### Stated goal
Transcribe the material verbatim in full; the pictures do not belong in the copy.

### Dataset content
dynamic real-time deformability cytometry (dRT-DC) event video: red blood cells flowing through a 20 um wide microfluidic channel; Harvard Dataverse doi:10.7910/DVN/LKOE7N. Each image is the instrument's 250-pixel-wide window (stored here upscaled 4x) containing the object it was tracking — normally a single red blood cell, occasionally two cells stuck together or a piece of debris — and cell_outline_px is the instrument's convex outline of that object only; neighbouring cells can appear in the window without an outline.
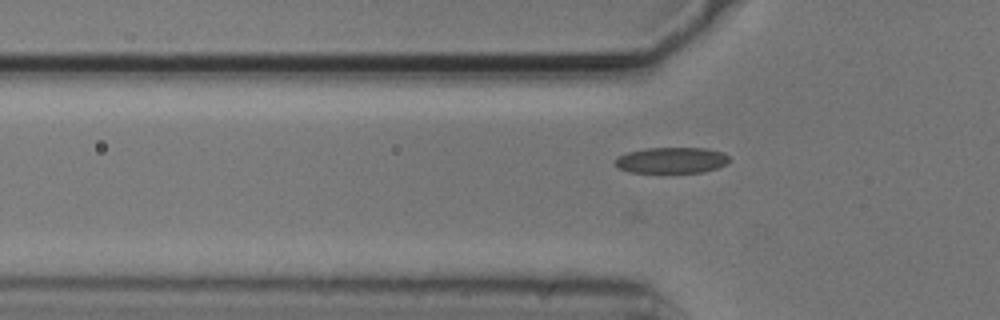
{"species": "common noctule bat (a hibernating species)", "species_latin": "Nyctalus noctula", "temperature_condition": "cold", "stored_images_in_passage": 24, "camera_frame_rate_fps": 3000, "um_per_image_px": 0.085, "animal": {"sex": "male", "body_mass_g": 20.5, "forearm_length_mm": 52.5}, "frame": {"image": 1, "passage_image": 4, "time_ms": 1.0, "image_size_px": [1000, 320], "cell_outline_px": [[728, 164], [704, 172], [628, 172], [620, 168], [612, 160], [616, 156], [628, 152], [644, 148], [704, 148], [724, 152], [728, 156]], "centroid_in_image_um": [57.06, 13.61], "position_along_channel_um": 68.7, "area_um2": 17.34}}
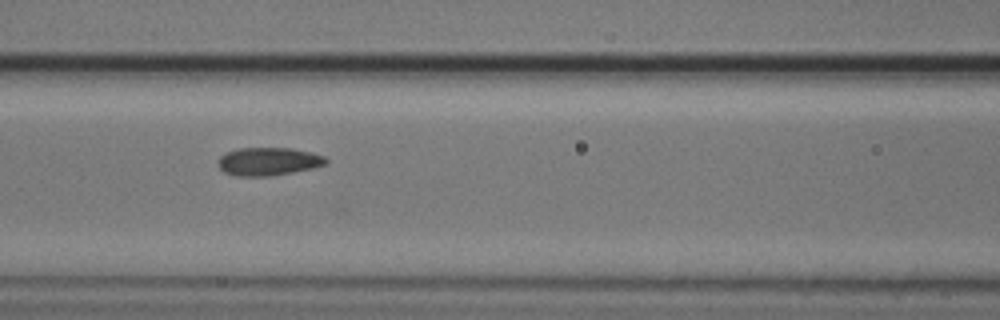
{"frame": {"image": 2, "passage_image": 10, "time_ms": 3.0, "image_size_px": [1000, 320], "cell_outline_px": [[328, 164], [312, 168], [272, 176], [236, 176], [224, 172], [220, 168], [216, 160], [220, 156], [228, 152], [240, 148], [292, 148], [324, 156], [328, 160]], "centroid_in_image_um": [22.8, 13.73], "position_along_channel_um": 143.8, "area_um2": 17.63}}
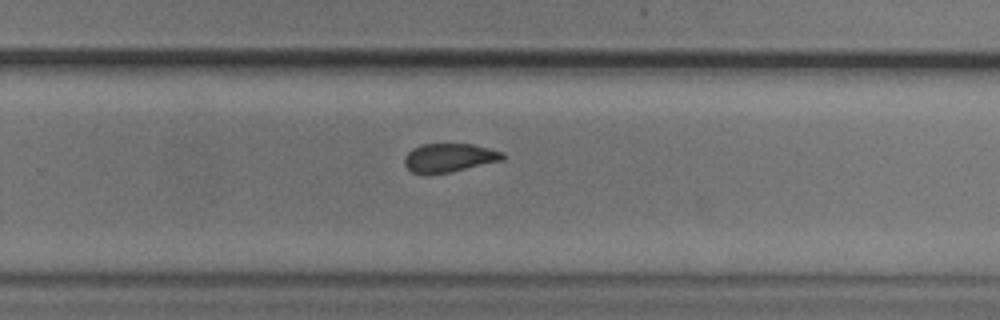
{"frame": {"image": 3, "passage_image": 22, "time_ms": 7.0, "image_size_px": [1000, 320], "cell_outline_px": [[504, 160], [452, 172], [412, 172], [404, 164], [404, 156], [412, 148], [420, 144], [472, 144], [504, 152]], "centroid_in_image_um": [38.21, 13.38], "position_along_channel_um": 291.6, "area_um2": 16.24}}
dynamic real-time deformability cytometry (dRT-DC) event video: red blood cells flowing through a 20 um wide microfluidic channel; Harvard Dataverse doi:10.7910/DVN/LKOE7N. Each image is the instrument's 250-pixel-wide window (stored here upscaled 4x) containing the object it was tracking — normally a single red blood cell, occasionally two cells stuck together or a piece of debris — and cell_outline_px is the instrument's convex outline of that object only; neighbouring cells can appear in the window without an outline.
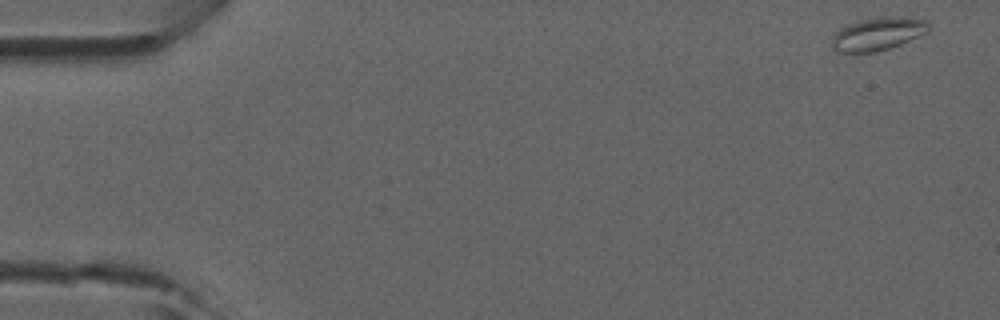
{"species": "common noctule bat (a hibernating species)", "species_latin": "Nyctalus noctula", "temperature_condition": "room temperature", "stored_images_in_passage": 6, "camera_frame_rate_fps": 3000, "um_per_image_px": 0.085, "animal": {"sex": "male", "forearm_length_mm": 52.5}, "frame": {"image": 1, "passage_image": 1, "time_ms": 0.0, "image_size_px": [1000, 320], "cell_outline_px": [[932, 24], [928, 32], [900, 44], [876, 52], [836, 52], [832, 48], [832, 36], [840, 28], [848, 24], [864, 20], [884, 16], [904, 16], [924, 20]], "centroid_in_image_um": [74.64, 2.87], "position_along_channel_um": 10.4, "area_um2": 18.61}}
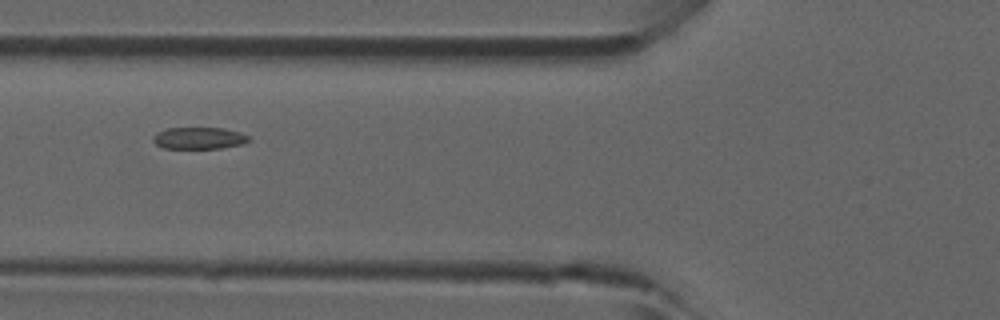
{"frame": {"image": 2, "passage_image": 5, "time_ms": 1.333, "image_size_px": [1000, 320], "cell_outline_px": [[248, 140], [240, 144], [220, 148], [164, 148], [156, 144], [152, 140], [152, 136], [156, 132], [168, 128], [224, 128], [240, 132], [248, 136]], "centroid_in_image_um": [16.85, 11.73], "position_along_channel_um": 108.9, "area_um2": 12.02}}
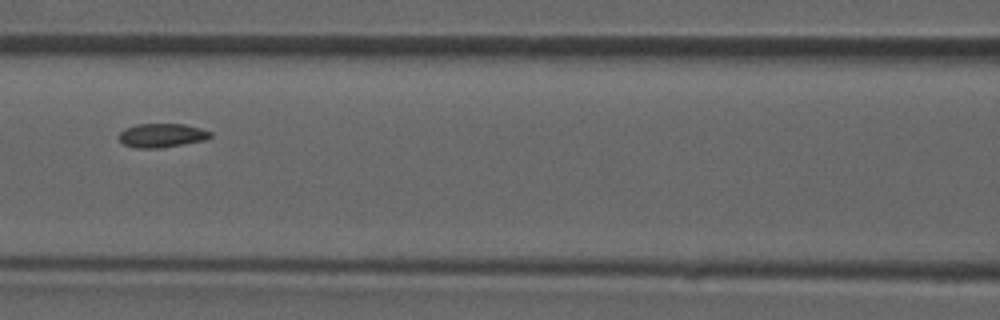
{"frame": {"image": 3, "passage_image": 6, "time_ms": 1.667, "image_size_px": [1000, 320], "cell_outline_px": [[212, 136], [204, 140], [160, 148], [136, 148], [124, 144], [120, 140], [120, 132], [124, 128], [136, 124], [184, 124], [200, 128], [212, 132]], "centroid_in_image_um": [13.75, 11.5], "position_along_channel_um": 152.8, "area_um2": 12.66}}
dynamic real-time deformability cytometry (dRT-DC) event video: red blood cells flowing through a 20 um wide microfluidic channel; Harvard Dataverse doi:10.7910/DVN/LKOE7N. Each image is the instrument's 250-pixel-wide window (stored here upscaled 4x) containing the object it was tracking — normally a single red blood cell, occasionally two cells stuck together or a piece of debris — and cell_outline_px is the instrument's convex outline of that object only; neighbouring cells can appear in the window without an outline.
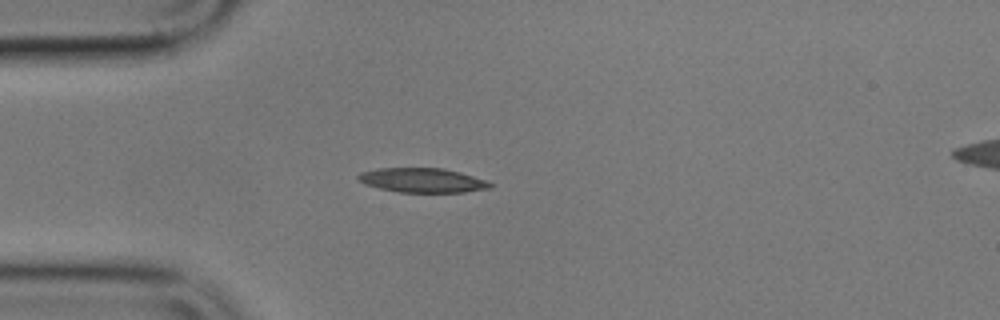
{"species": "common noctule bat (a hibernating species)", "species_latin": "Nyctalus noctula", "temperature_condition": "cold", "stored_images_in_passage": 1, "camera_frame_rate_fps": 3000, "um_per_image_px": 0.085, "animal": {"sex": "male", "body_mass_g": 17.9}, "frame": {"image": 1, "passage_image": 1, "time_ms": 0.0, "image_size_px": [1000, 320], "cell_outline_px": [[492, 188], [464, 192], [400, 192], [380, 188], [364, 184], [356, 176], [360, 172], [376, 168], [444, 168], [460, 172], [488, 180], [492, 184]], "centroid_in_image_um": [35.93, 15.31], "position_along_channel_um": 49.1, "area_um2": 18.84}}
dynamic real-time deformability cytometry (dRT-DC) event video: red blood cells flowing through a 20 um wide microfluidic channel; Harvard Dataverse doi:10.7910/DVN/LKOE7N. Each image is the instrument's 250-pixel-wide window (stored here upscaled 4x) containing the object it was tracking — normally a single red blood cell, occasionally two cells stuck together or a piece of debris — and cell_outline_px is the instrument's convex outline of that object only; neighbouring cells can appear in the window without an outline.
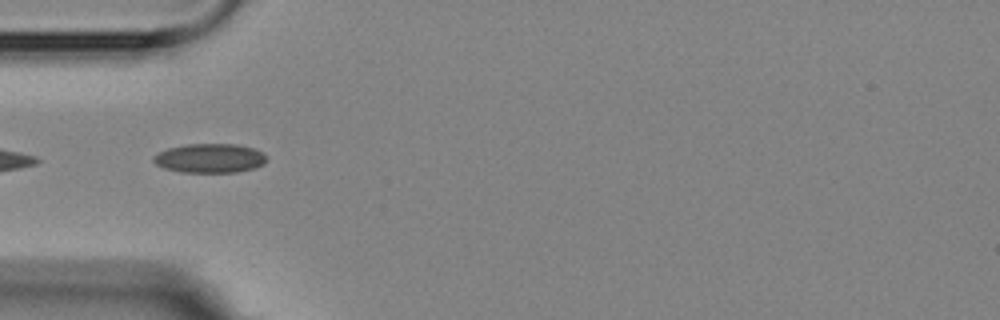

### Response to this task
dynamic real-time deformability cytometry (dRT-DC) event video: red blood cells flowing through a 20 um wide microfluidic channel; Harvard Dataverse doi:10.7910/DVN/LKOE7N. Each image is the instrument's 250-pixel-wide window (stored here upscaled 4x) containing the object it was tracking — normally a single red blood cell, occasionally two cells stuck together or a piece of debris — and cell_outline_px is the instrument's convex outline of that object only; neighbouring cells can appear in the window without an outline.
{"species": "common noctule bat (a hibernating species)", "species_latin": "Nyctalus noctula", "temperature_condition": "cold", "stored_images_in_passage": 24, "camera_frame_rate_fps": 3000, "um_per_image_px": 0.085, "animal": {"sex": "male", "body_mass_g": 20.5, "forearm_length_mm": 52.5}, "frame": {"image": 1, "passage_image": 4, "time_ms": 1.0, "image_size_px": [1000, 320], "cell_outline_px": [[728, 164], [704, 172], [628, 172], [620, 168], [612, 160], [616, 156], [628, 152], [644, 148], [704, 148], [724, 152], [728, 156]], "centroid_in_image_um": [57.06, 13.61], "position_along_channel_um": 68.7, "area_um2": 17.34}}
{"frame": {"image": 2, "passage_image": 10, "time_ms": 3.0, "image_size_px": [1000, 320], "cell_outline_px": [[328, 164], [312, 168], [272, 176], [236, 176], [224, 172], [220, 168], [216, 160], [220, 156], [228, 152], [240, 148], [292, 148], [324, 156], [328, 160]], "centroid_in_image_um": [22.8, 13.73], "position_along_channel_um": 143.8, "area_um2": 17.63}}
{"frame": {"image": 3, "passage_image": 22, "time_ms": 7.0, "image_size_px": [1000, 320], "cell_outline_px": [[504, 160], [452, 172], [412, 172], [404, 164], [404, 156], [412, 148], [420, 144], [472, 144], [504, 152]], "centroid_in_image_um": [38.21, 13.38], "position_along_channel_um": 291.6, "area_um2": 16.24}}
dynamic real-time deformability cytometry (dRT-DC) event video: red blood cells flowing through a 20 um wide microfluidic channel; Harvard Dataverse doi:10.7910/DVN/LKOE7N. Each image is the instrument's 250-pixel-wide window (stored here upscaled 4x) containing the object it was tracking — normally a single red blood cell, occasionally two cells stuck together or a piece of debris — and cell_outline_px is the instrument's convex outline of that object only; neighbouring cells can appear in the window without an outline.
{"species": "common noctule bat (a hibernating species)", "species_latin": "Nyctalus noctula", "temperature_condition": "room temperature", "stored_images_in_passage": 6, "camera_frame_rate_fps": 3000, "um_per_image_px": 0.085, "animal": {"sex": "male", "forearm_length_mm": 52.5}, "frame": {"image": 1, "passage_image": 1, "time_ms": 0.0, "image_size_px": [1000, 320], "cell_outline_px": [[932, 24], [928, 32], [900, 44], [876, 52], [836, 52], [832, 48], [832, 36], [840, 28], [848, 24], [864, 20], [884, 16], [904, 16], [924, 20]], "centroid_in_image_um": [74.64, 2.87], "position_along_channel_um": 10.4, "area_um2": 18.61}}
{"frame": {"image": 2, "passage_image": 5, "time_ms": 1.333, "image_size_px": [1000, 320], "cell_outline_px": [[248, 140], [240, 144], [220, 148], [164, 148], [156, 144], [152, 140], [152, 136], [156, 132], [168, 128], [224, 128], [240, 132], [248, 136]], "centroid_in_image_um": [16.85, 11.73], "position_along_channel_um": 108.9, "area_um2": 12.02}}
{"frame": {"image": 3, "passage_image": 6, "time_ms": 1.667, "image_size_px": [1000, 320], "cell_outline_px": [[212, 136], [204, 140], [160, 148], [136, 148], [124, 144], [120, 140], [120, 132], [124, 128], [136, 124], [184, 124], [200, 128], [212, 132]], "centroid_in_image_um": [13.75, 11.5], "position_along_channel_um": 152.8, "area_um2": 12.66}}
dynamic real-time deformability cytometry (dRT-DC) event video: red blood cells flowing through a 20 um wide microfluidic channel; Harvard Dataverse doi:10.7910/DVN/LKOE7N. Each image is the instrument's 250-pixel-wide window (stored here upscaled 4x) containing the object it was tracking — normally a single red blood cell, occasionally two cells stuck together or a piece of debris — and cell_outline_px is the instrument's convex outline of that object only; neighbouring cells can appear in the window without an outline.
{"species": "common noctule bat (a hibernating species)", "species_latin": "Nyctalus noctula", "temperature_condition": "cold", "stored_images_in_passage": 1, "camera_frame_rate_fps": 3000, "um_per_image_px": 0.085, "animal": {"sex": "male", "body_mass_g": 17.9}, "frame": {"image": 1, "passage_image": 1, "time_ms": 0.0, "image_size_px": [1000, 320], "cell_outline_px": [[492, 188], [464, 192], [400, 192], [380, 188], [364, 184], [356, 176], [360, 172], [376, 168], [444, 168], [460, 172], [488, 180], [492, 184]], "centroid_in_image_um": [35.93, 15.31], "position_along_channel_um": 49.1, "area_um2": 18.84}}
dynamic real-time deformability cytometry (dRT-DC) event video: red blood cells flowing through a 20 um wide microfluidic channel; Harvard Dataverse doi:10.7910/DVN/LKOE7N. Each image is the instrument's 250-pixel-wide window (stored here upscaled 4x) containing the object it was tracking — normally a single red blood cell, occasionally two cells stuck together or a piece of debris — and cell_outline_px is the instrument's convex outline of that object only; neighbouring cells can appear in the window without an outline.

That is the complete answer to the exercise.